Yep, bargain!!!! Got one of each left.


----------



## The Systemic Kid

coffee_omega said:


> He only likes the BLACK version, LOL
> 
> see: http://sprudge.com/wp-content/uploads/2014/01/matt-perger-3.jpg


See he's happy to endorse the white one too

View attachment 5587


----------



## coffeechap

think i will get the gold one just to be different...


----------



## coffee_omega

As Long as u have £5k + no problem


----------



## coffeechap

the bronze one is the same price


----------



## coffee_omega

Is that the Copper one ur referring to?


----------



## coffeechap

yep the copper one


----------



## coffee_omega

Yes, Copper and black and white Same price, although white suppose to be higher


----------



## coffee_omega

Coffeechap have you ordered one?


----------



## coffeechap

just about to


----------



## coffee_omega

Ok, Order one vía us? Copper one Is not the Standard colour now so has to be ordered in.


----------



## coffeechap

i would dearly love to but am getting it from germany


----------



## coffee_omega

No problem. May i ask from whom?


----------



## coffeechap

i would rather not say as i am getting a very good deal...


----------



## coffee_omega

No problem. Just for ur info. If u were to get issues u would have to send it back to Germány for repair


----------



## coffee_omega

Mahñkonig UK wont de al with it.


----------



## coffeechap

they are pretty bomb proof and the saving is worth it.


----------



## jeebsy

It'll be interesting to see how this pairs up with a lever


----------



## coffeechap

i have some other cheeky little machines to try it out with too. Going to have a proper play with the L1 and potentially a verona if gary and spence come down to play...


----------



## coffeechap

Might try and do a raffle of one of these if we can secure one at trade...


----------



## Mrboots2u

coffeechap said:


> i have some other cheeky little machines to try it out with too. Going to have a proper play with the L1 and potentially a verona if gary and spence come down to play...

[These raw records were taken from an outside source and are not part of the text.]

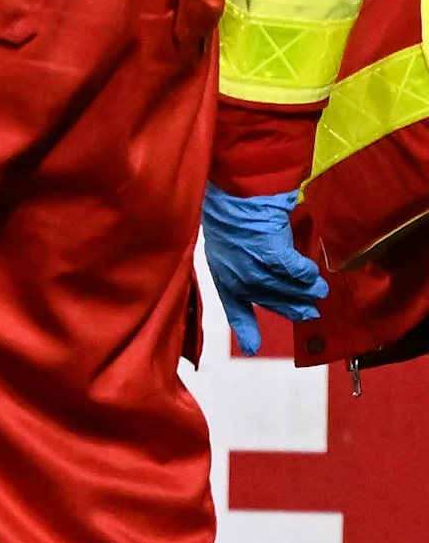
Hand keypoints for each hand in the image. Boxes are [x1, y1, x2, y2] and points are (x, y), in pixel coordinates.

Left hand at [201, 184, 325, 356]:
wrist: (232, 193)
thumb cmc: (229, 215)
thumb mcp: (226, 246)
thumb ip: (242, 265)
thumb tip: (268, 279)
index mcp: (222, 276)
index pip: (233, 309)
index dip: (245, 330)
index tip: (252, 349)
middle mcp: (235, 276)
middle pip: (268, 301)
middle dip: (291, 308)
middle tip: (310, 312)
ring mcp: (251, 265)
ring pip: (283, 287)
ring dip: (304, 292)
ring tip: (320, 292)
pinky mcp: (268, 251)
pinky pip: (293, 269)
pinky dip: (304, 273)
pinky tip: (314, 274)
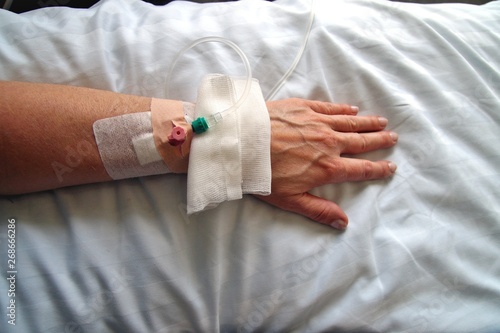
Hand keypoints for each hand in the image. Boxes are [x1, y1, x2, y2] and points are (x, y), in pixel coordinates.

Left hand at [255, 99, 397, 229]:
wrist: (241, 143)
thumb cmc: (262, 175)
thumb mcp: (290, 201)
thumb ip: (319, 210)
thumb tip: (344, 223)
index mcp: (327, 168)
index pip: (361, 169)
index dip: (379, 169)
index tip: (391, 166)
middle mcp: (329, 143)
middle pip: (361, 142)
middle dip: (379, 141)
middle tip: (393, 137)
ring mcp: (317, 123)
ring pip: (350, 122)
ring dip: (368, 123)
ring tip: (382, 122)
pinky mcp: (304, 108)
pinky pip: (330, 107)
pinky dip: (344, 109)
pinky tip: (353, 109)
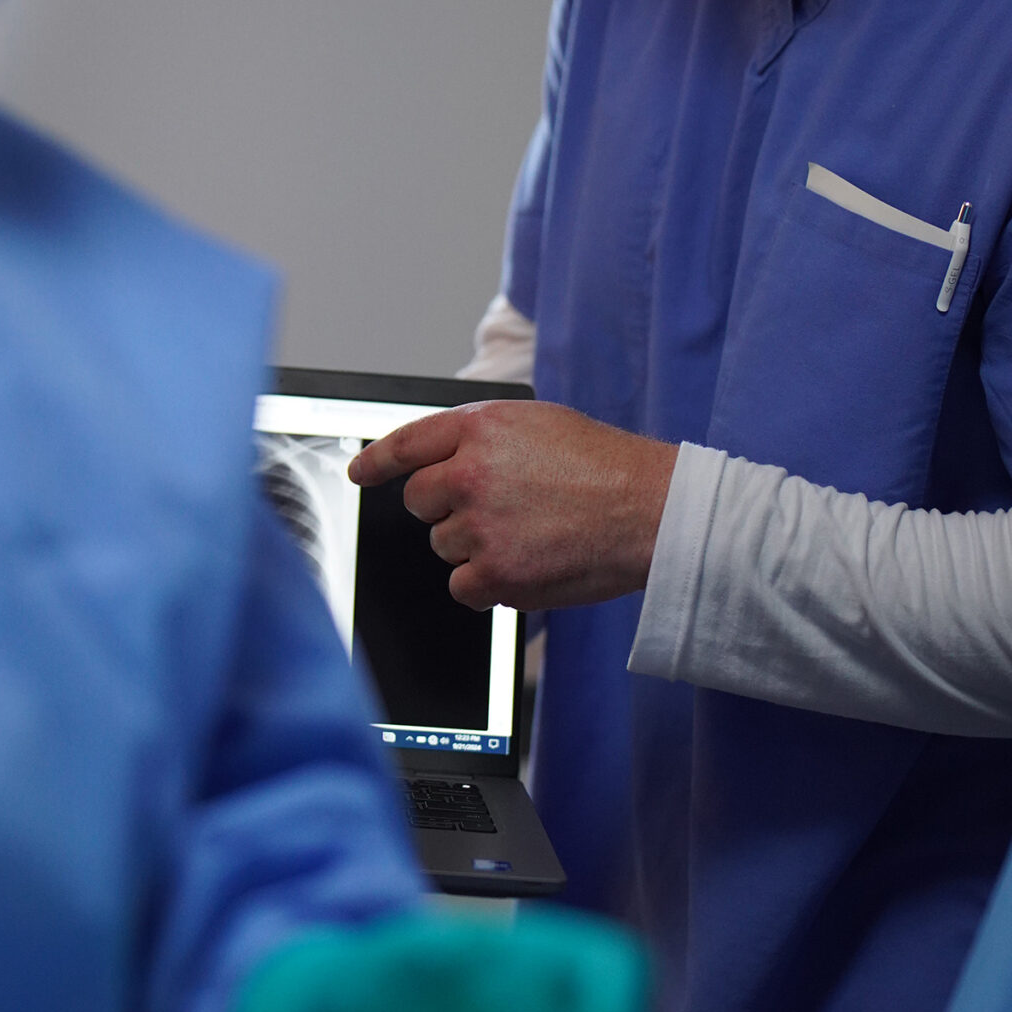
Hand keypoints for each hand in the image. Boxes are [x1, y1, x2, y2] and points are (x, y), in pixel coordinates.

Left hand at [347, 400, 677, 609]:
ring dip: (475, 546)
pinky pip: (462, 587)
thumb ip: (484, 439)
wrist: (651, 511)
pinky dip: (487, 584)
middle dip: (448, 510)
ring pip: (444, 546)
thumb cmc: (606, 468)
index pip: (407, 444)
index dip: (377, 461)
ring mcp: (480, 525)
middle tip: (500, 511)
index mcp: (480, 428)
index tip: (360, 473)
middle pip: (420, 503)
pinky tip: (527, 565)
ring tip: (531, 534)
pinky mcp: (495, 573)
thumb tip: (441, 462)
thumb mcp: (540, 425)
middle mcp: (471, 473)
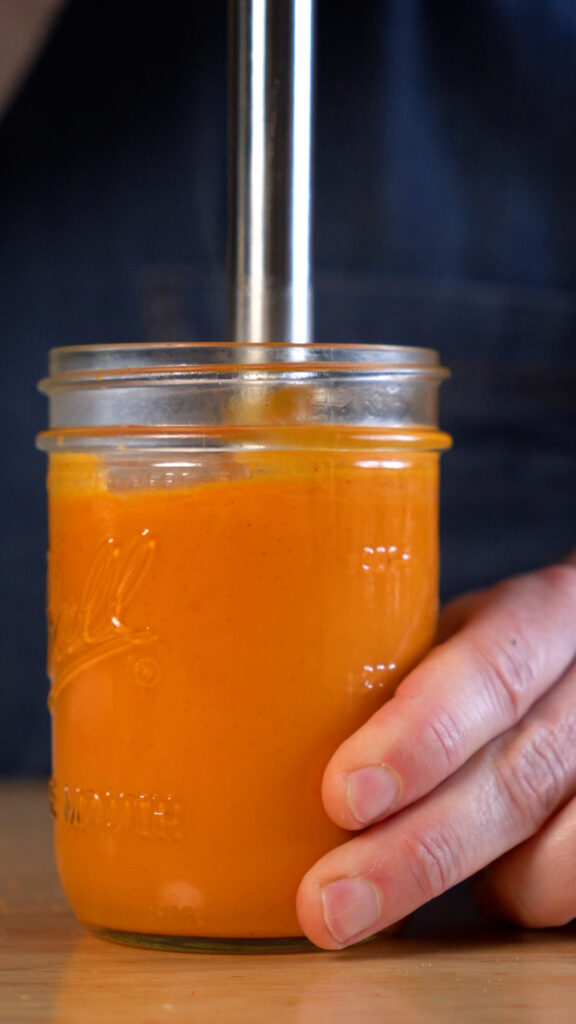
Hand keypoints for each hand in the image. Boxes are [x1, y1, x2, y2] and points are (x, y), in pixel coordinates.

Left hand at [296, 565, 575, 948]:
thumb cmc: (485, 650)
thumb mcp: (450, 629)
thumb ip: (394, 666)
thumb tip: (257, 726)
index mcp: (542, 615)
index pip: (493, 671)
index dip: (422, 736)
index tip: (342, 794)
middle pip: (519, 774)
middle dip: (417, 848)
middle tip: (328, 900)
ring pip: (553, 851)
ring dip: (450, 885)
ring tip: (362, 902)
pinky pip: (565, 887)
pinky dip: (510, 895)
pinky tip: (467, 881)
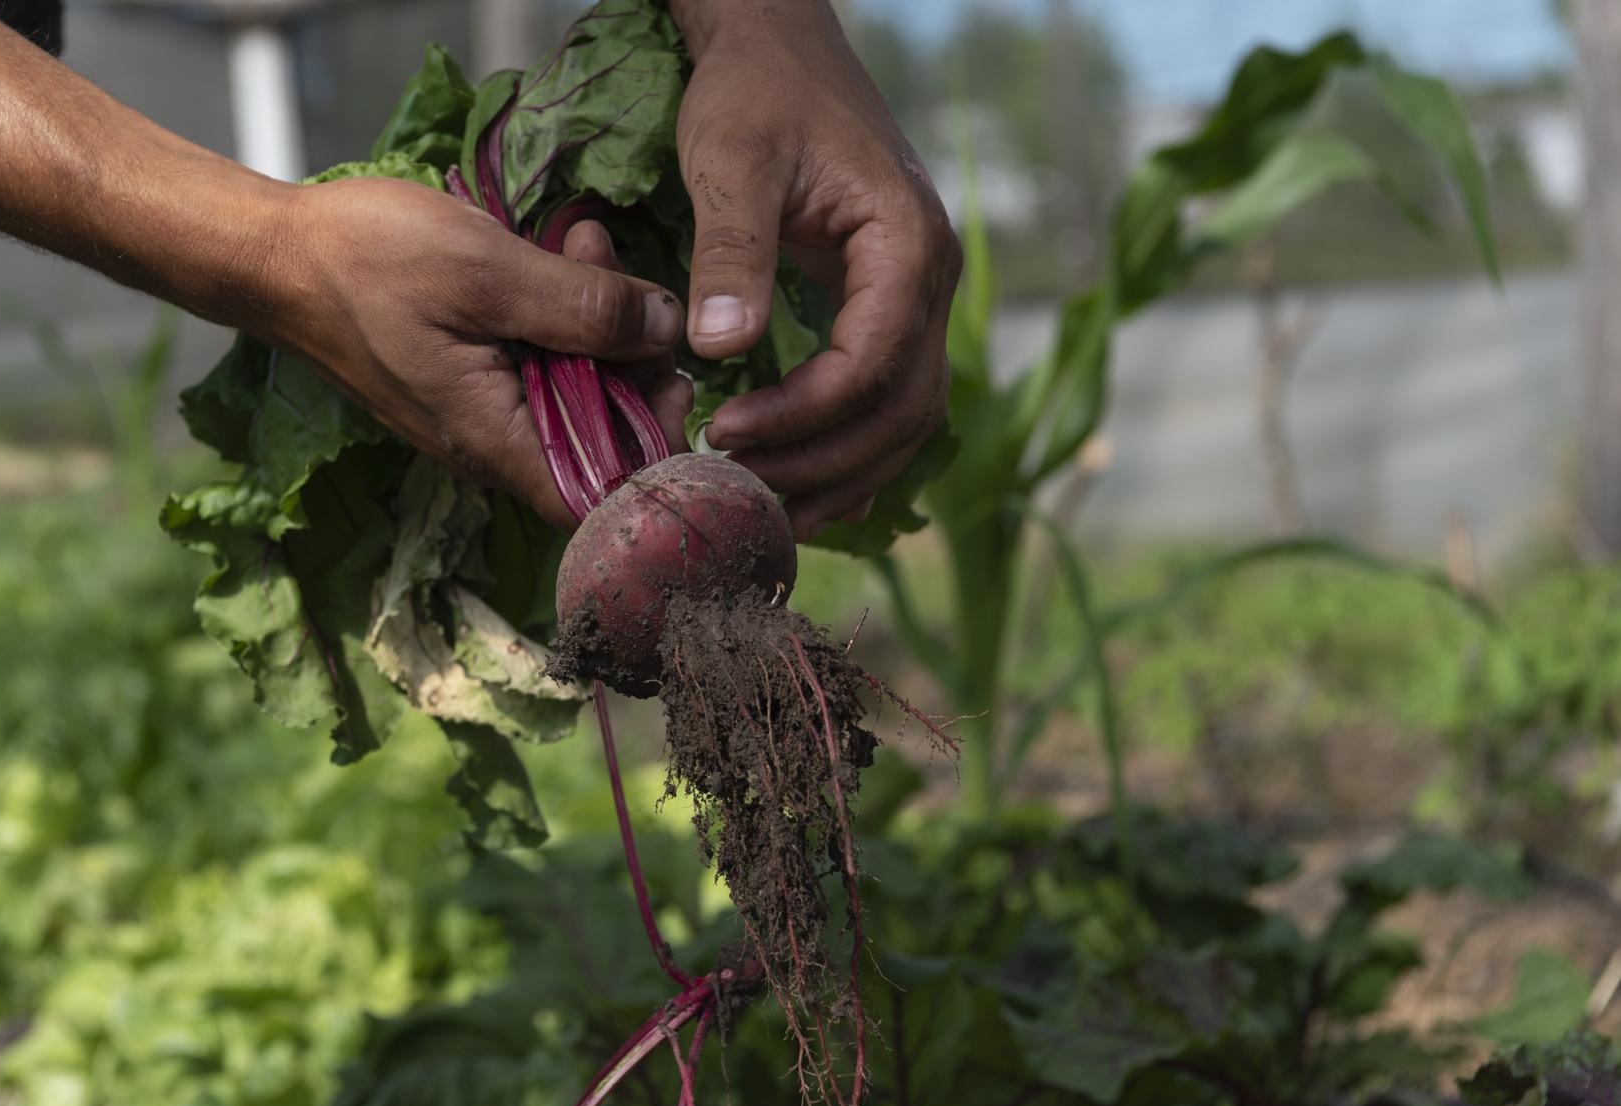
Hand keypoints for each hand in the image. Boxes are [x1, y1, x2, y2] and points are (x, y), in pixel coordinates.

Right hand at [258, 177, 686, 523]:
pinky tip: (562, 253)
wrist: (276, 252)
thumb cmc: (367, 262)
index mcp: (494, 439)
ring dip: (599, 321)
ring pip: (573, 387)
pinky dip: (562, 312)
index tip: (672, 376)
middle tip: (629, 281)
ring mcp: (478, 408)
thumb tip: (667, 332)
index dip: (653, 451)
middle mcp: (490, 441)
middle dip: (632, 358)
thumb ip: (584, 307)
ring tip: (589, 244)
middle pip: (599, 435)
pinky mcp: (470, 373)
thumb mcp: (489, 273)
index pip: (601, 496)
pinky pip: (538, 360)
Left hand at [673, 1, 960, 539]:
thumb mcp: (731, 158)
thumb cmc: (755, 91)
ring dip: (838, 474)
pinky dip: (846, 452)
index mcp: (907, 243)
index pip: (874, 362)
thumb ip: (732, 251)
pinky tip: (797, 486)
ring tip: (765, 511)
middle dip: (823, 463)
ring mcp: (914, 300)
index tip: (726, 434)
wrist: (777, 47)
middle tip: (740, 491)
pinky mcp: (884, 311)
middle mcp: (929, 280)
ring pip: (903, 420)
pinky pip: (884, 401)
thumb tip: (723, 348)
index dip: (804, 414)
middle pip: (902, 410)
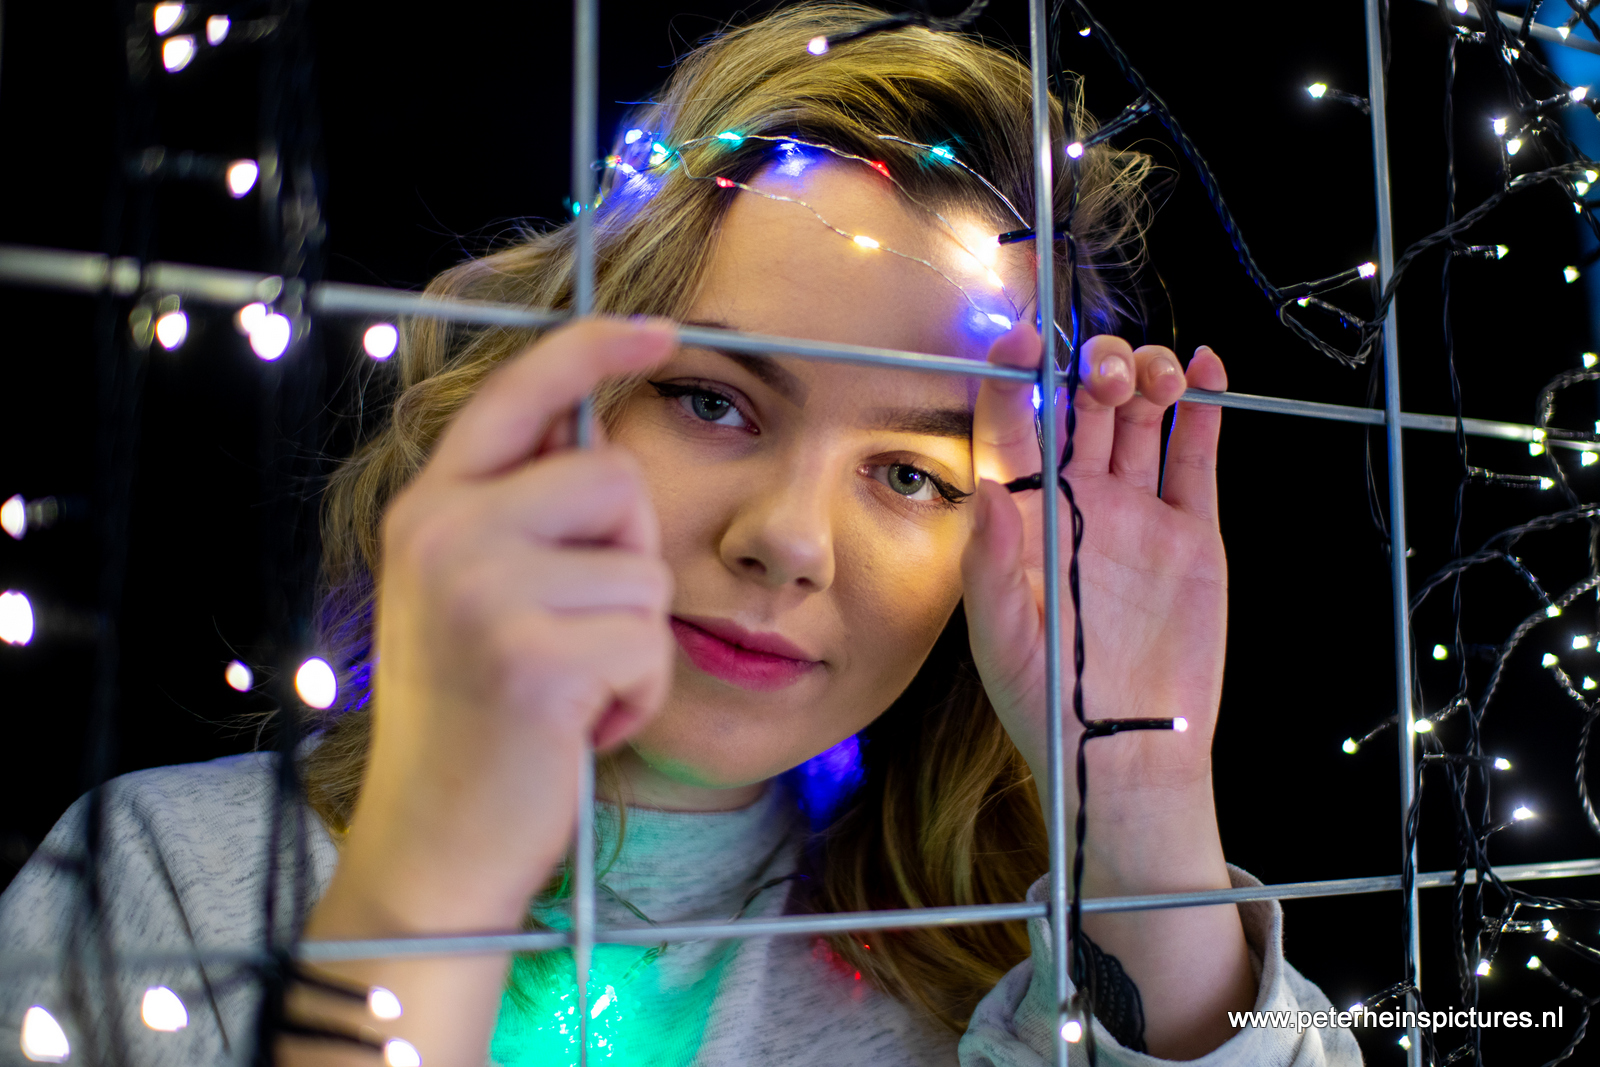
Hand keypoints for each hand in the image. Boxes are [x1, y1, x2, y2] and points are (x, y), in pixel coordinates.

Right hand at [330, 317, 678, 933]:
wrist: (434, 842)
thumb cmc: (475, 719)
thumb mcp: (473, 595)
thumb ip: (521, 518)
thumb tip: (606, 445)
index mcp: (430, 508)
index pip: (520, 395)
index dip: (592, 349)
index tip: (661, 331)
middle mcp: (443, 532)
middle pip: (617, 478)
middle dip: (628, 560)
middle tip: (573, 633)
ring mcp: (481, 591)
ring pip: (645, 572)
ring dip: (634, 644)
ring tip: (569, 690)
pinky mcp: (528, 656)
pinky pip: (649, 645)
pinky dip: (638, 696)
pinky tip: (580, 726)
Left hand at [962, 329, 1227, 811]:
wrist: (1129, 752)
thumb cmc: (1046, 703)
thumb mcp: (1000, 640)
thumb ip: (988, 565)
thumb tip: (985, 489)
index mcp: (1021, 520)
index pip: (1012, 433)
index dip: (1012, 381)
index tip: (1019, 339)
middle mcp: (1076, 504)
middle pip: (1080, 409)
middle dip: (1091, 370)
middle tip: (1107, 371)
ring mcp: (1135, 512)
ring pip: (1139, 419)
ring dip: (1146, 378)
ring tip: (1157, 373)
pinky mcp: (1190, 531)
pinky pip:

 I think the north are planning an ek43 versus robur show down too







.


----------



## coffeechap

perhaps not before me though!!!!


----------



## jeebsy

Have the modded bases just been done by the owners or are they commercially available?


----------



## The Systemic Kid

Mrboots2u said:


> I think the north are planning an ek43 versus robur show down too
> 
> 
> 
> 
> 
> 
> 
> .


Oh, yes So long as it will go in my car.


----------



## coffee_omega

If We can help with any grind offs Let us know.


----------



## Mrboots2u

coffeechap said:


> perhaps not before me though!!!!


Fudge cakes, yeah forgot that . Ill put the ek up against the dualitt I have at work then .


----------



## The Systemic Kid

Mrboots2u said:


> Ill put the ek up against the dualitt I have at work then .


Or the Robur at the Halls - that could be interesting???


----------



## Mrboots2u

The Systemic Kid said:


> Or the Robur at the Halls - that could be interesting???


They would be up for that ........ If you brought it over .


----------



## The Systemic Kid

Mrboots2u said:


> They would be up for that ........ If you brought it over .


Have a word with Casper....or is it Maitland and set it up. While we're at it, let's do extraction yields too and reference against subjective taste.


----------



## jeebsy

The Systemic Kid said:


> Oh, yes So long as it will go in my car.












Should be ok if you've got one of these


----------



## Mrboots2u

Jeebsy, genius it's the ek43 mobile .......

I'll tap up the pope see if he has any spare going


----------



## The Systemic Kid

jeebsy said:


> Should be ok if you've got one of these


Nice one Jeesby - problem is black would clash with the white leather.


----------



## The Systemic Kid

Looking at that closely - looks like it's been nicked off a Stannah chair lift! Do you reckon is goes up and down??


----------



## Mrboots2u

you'd need it to play your signature tune , like an ice cream van, so all the coffee dweebs could come running out .

mummy, mummy can I have a plus 20 percent extraction coffee shot . Pleaseeeeeeee

Sonny do you want a flake in that ?


----------



## garydyke1

Give me 12 months of saving and I probably try and bag myself an EK, espresso and brewed upgrades in one huge hit. Hopefully the Sage is still alive by then , lol


----------